** SOURCE MATERIAL follows **
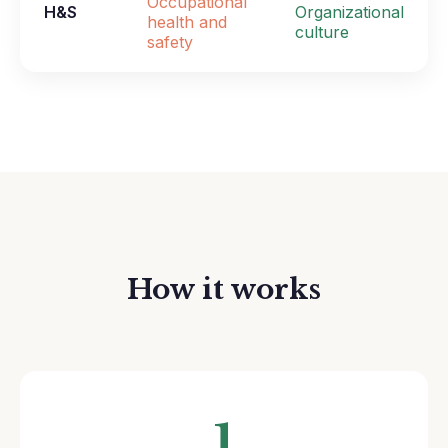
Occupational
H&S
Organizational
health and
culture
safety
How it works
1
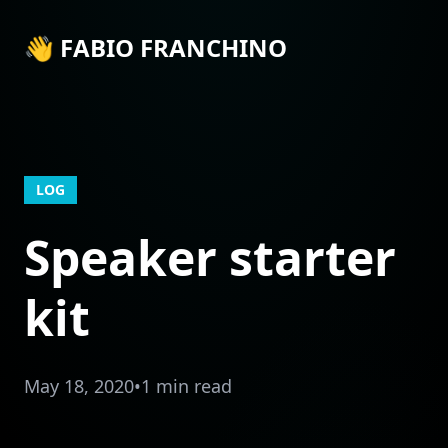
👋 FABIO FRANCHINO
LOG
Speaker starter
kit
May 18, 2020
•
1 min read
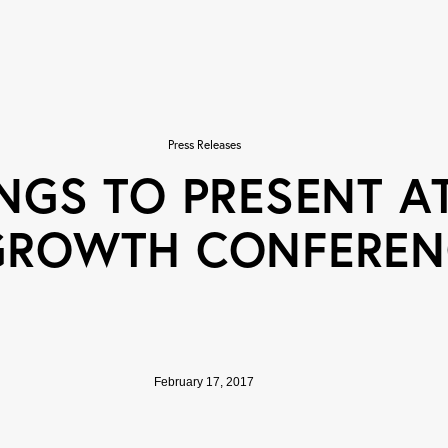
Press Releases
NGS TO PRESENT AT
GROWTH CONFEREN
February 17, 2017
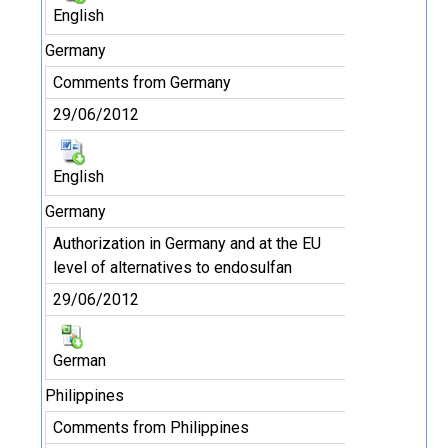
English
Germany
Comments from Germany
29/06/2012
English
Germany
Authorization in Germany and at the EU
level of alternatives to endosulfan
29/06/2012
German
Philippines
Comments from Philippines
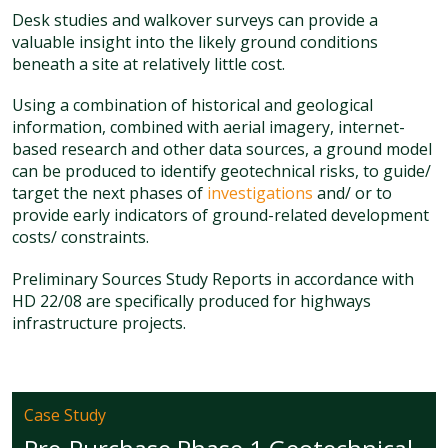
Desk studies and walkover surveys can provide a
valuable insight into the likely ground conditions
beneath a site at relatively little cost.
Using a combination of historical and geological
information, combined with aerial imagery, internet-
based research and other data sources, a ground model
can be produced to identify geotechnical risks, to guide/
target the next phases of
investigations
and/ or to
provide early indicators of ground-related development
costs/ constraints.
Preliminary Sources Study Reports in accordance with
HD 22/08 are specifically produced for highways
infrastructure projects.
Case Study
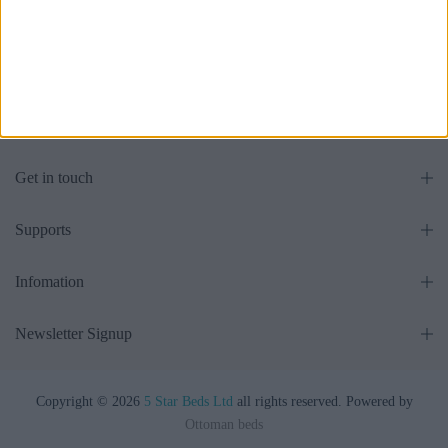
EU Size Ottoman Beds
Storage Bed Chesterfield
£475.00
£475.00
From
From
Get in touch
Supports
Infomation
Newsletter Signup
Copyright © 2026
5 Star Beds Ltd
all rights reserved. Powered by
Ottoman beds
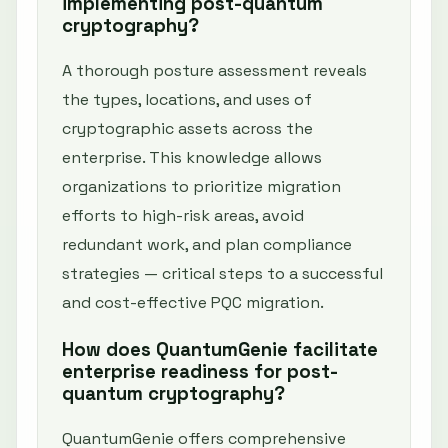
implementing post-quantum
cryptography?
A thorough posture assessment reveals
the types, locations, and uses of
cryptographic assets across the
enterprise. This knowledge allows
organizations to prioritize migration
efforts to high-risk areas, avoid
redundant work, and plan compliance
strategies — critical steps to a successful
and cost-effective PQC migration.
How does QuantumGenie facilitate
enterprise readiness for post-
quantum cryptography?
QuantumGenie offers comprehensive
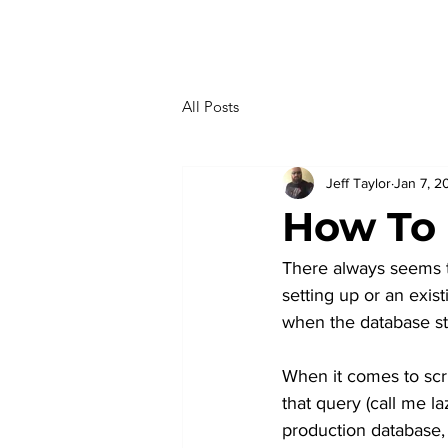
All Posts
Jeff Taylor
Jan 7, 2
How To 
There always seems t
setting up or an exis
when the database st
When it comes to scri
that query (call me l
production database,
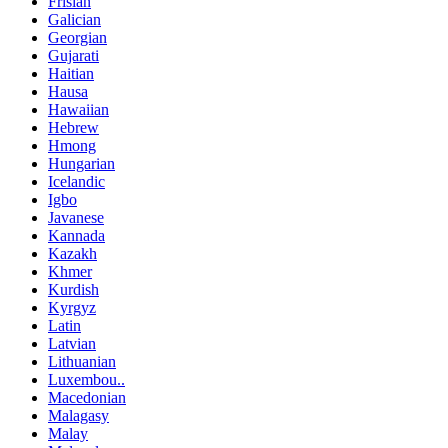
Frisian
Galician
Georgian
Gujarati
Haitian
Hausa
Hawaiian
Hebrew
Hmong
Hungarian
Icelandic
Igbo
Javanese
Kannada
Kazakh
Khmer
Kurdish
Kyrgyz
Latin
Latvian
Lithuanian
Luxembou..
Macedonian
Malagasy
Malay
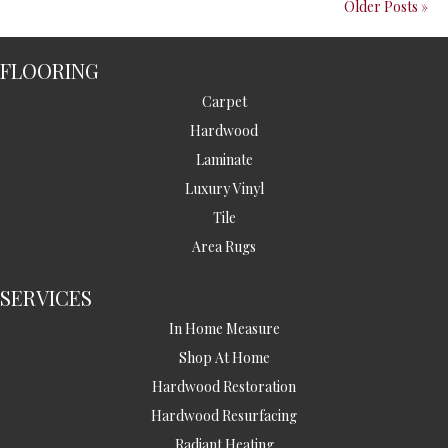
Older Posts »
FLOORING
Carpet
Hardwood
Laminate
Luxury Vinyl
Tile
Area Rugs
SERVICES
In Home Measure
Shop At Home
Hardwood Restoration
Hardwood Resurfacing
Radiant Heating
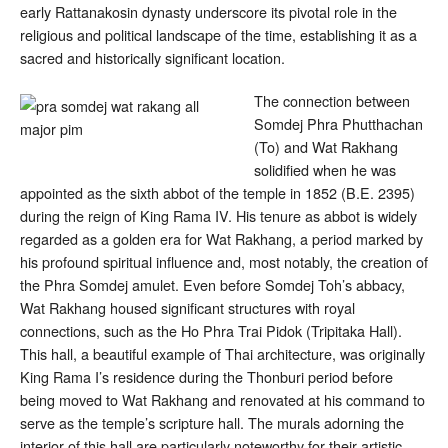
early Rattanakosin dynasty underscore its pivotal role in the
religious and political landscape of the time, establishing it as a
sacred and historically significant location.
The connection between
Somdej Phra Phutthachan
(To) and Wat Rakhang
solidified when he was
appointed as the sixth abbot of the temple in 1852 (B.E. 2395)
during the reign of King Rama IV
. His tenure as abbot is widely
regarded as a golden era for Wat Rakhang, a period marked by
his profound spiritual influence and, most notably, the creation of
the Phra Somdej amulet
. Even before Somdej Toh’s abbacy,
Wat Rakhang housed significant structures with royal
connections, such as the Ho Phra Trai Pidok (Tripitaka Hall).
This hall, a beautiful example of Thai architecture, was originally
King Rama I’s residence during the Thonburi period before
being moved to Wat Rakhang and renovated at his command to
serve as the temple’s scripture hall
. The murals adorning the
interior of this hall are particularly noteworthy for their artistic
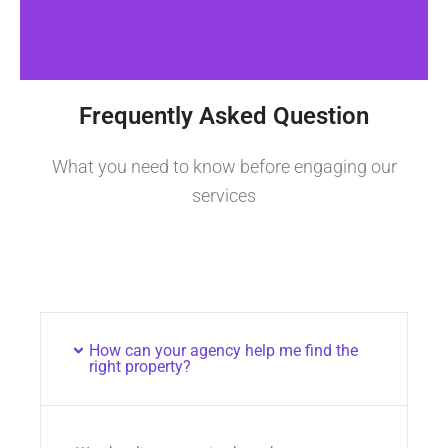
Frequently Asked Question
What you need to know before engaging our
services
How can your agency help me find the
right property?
** End of SOURCE MATERIAL **
** SOURCE MATERIAL follows **
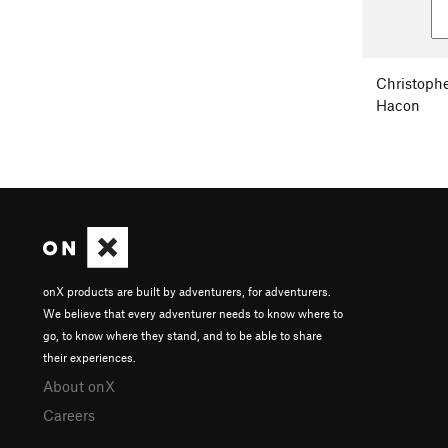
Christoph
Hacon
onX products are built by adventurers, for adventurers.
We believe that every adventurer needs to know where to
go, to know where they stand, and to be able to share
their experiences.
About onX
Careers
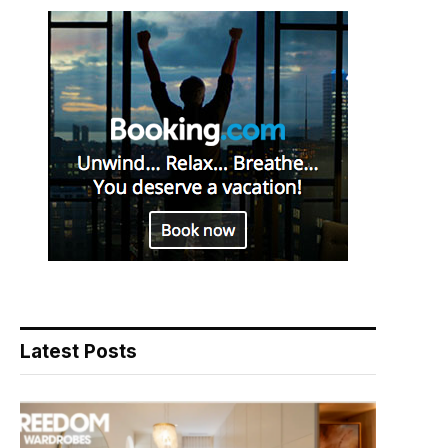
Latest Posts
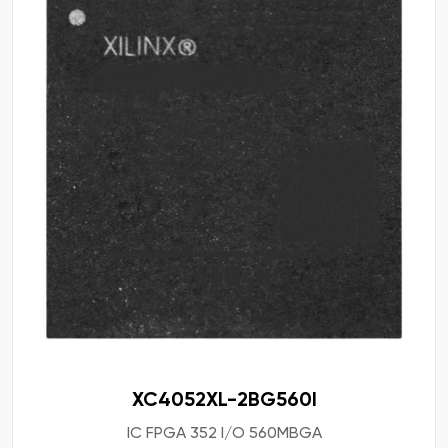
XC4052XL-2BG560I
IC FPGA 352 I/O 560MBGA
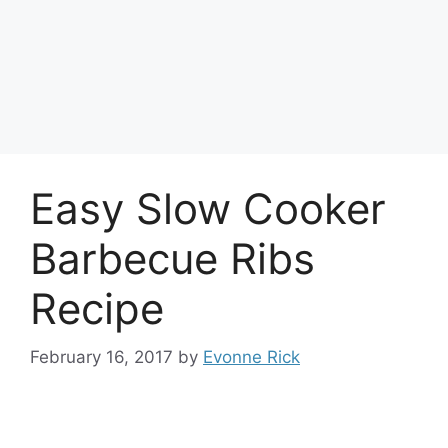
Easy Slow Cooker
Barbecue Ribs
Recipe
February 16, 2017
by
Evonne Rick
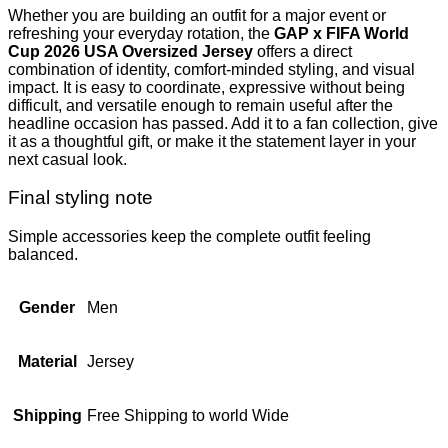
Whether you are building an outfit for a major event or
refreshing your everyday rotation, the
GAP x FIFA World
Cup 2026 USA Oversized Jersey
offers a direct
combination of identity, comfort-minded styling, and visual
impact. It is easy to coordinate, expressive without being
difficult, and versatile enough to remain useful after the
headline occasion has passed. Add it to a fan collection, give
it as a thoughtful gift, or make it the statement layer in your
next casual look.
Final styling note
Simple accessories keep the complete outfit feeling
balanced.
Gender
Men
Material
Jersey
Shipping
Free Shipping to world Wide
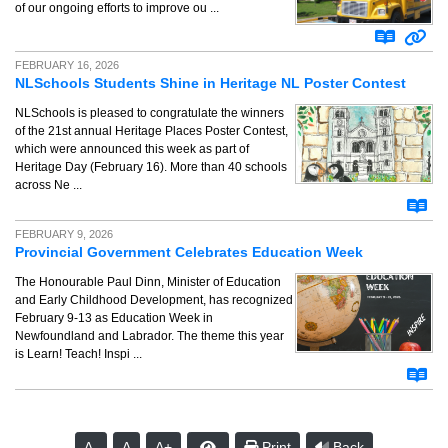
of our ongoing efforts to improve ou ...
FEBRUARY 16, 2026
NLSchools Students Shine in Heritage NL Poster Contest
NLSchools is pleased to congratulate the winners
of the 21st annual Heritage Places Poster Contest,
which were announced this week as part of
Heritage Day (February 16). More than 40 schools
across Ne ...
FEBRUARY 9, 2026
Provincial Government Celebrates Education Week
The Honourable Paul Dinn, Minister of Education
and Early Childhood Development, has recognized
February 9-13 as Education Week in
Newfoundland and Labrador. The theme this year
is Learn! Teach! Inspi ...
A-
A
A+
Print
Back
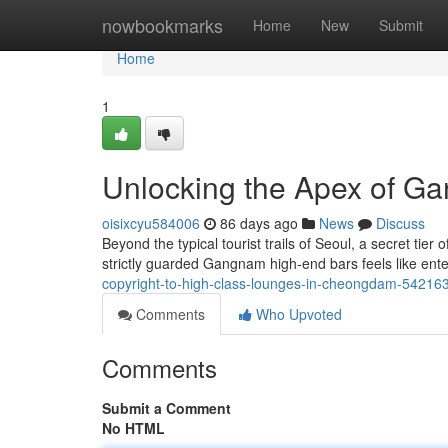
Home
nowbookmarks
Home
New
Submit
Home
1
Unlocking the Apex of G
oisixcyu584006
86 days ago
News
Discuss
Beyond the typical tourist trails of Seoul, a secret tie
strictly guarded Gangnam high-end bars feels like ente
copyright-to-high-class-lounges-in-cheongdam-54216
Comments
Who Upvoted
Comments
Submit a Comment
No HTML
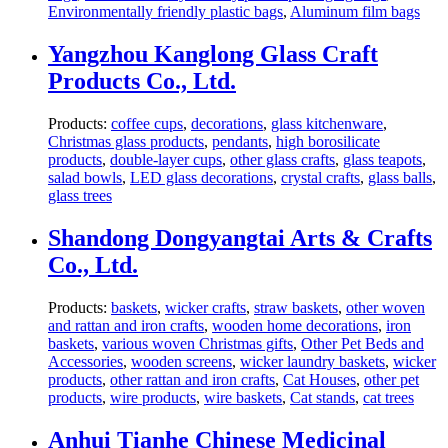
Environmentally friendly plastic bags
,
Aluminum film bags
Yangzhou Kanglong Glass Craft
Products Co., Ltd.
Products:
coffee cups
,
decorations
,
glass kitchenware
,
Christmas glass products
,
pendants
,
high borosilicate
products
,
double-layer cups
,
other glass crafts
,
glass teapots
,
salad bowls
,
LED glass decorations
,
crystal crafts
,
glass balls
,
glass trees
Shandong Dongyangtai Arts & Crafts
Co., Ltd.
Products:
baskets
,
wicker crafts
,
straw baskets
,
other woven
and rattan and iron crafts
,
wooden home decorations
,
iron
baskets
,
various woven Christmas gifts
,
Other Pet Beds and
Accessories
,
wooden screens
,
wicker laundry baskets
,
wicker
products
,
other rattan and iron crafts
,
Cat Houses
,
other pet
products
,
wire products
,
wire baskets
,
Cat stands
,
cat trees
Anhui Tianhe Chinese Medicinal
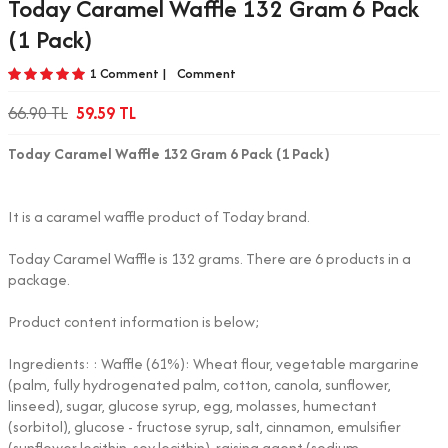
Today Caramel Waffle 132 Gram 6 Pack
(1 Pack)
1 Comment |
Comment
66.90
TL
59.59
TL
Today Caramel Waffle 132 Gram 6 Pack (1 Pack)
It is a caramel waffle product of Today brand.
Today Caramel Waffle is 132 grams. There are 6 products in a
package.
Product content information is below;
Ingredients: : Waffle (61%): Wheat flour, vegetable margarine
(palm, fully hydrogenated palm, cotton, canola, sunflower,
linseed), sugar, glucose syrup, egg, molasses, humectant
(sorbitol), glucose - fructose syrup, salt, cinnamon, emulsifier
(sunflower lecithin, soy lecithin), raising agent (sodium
** End of SOURCE MATERIAL **
> WHAT YOU NEED TO DO
Within the data above, repeat exactly the lines from the one bearing "quantum cryptography?" through the one bearing "abbot is widely". Include no pictures and nothing else.

> ANSWER FOR THIS EXERCISE
quantum cryptography?
QuantumGenie offers comprehensive
All Posts
Jeff Taylor
Jan 7, 2
How To 
There always seems t
setting up or an exis
when the database st
When it comes to scri
that query (call me l
production database,
Frisian
Galician
Georgian
Gujarati
Haitian
Hausa
Hawaiian
Hebrew
Hmong
Hungarian
Icelandic
Igbo
Javanese
Kannada
Kazakh
Khmer
Kurdish
Kyrgyz
Latin
Latvian
Lithuanian
Luxembou..
Macedonian
Malagasy
Malay
Older Posts »
FLOORING
Carpet
Hardwood
Laminate
Luxury Vinyl
Tile
Area Rugs
SERVICES
In Home Measure
Shop At Home
Hardwood Restoration
Hardwood Resurfacing
Radiant Heating
early Rattanakosin dynasty underscore its pivotal role in the
religious and political landscape of the time, establishing it as a
sacred and historically significant location.
The connection between
Somdej Phra Phutthachan
(To) and Wat Rakhang
solidified when he was
appointed as the sixth abbot of the temple in 1852 (B.E. 2395)
during the reign of King Rama IV
. His tenure as abbot is widely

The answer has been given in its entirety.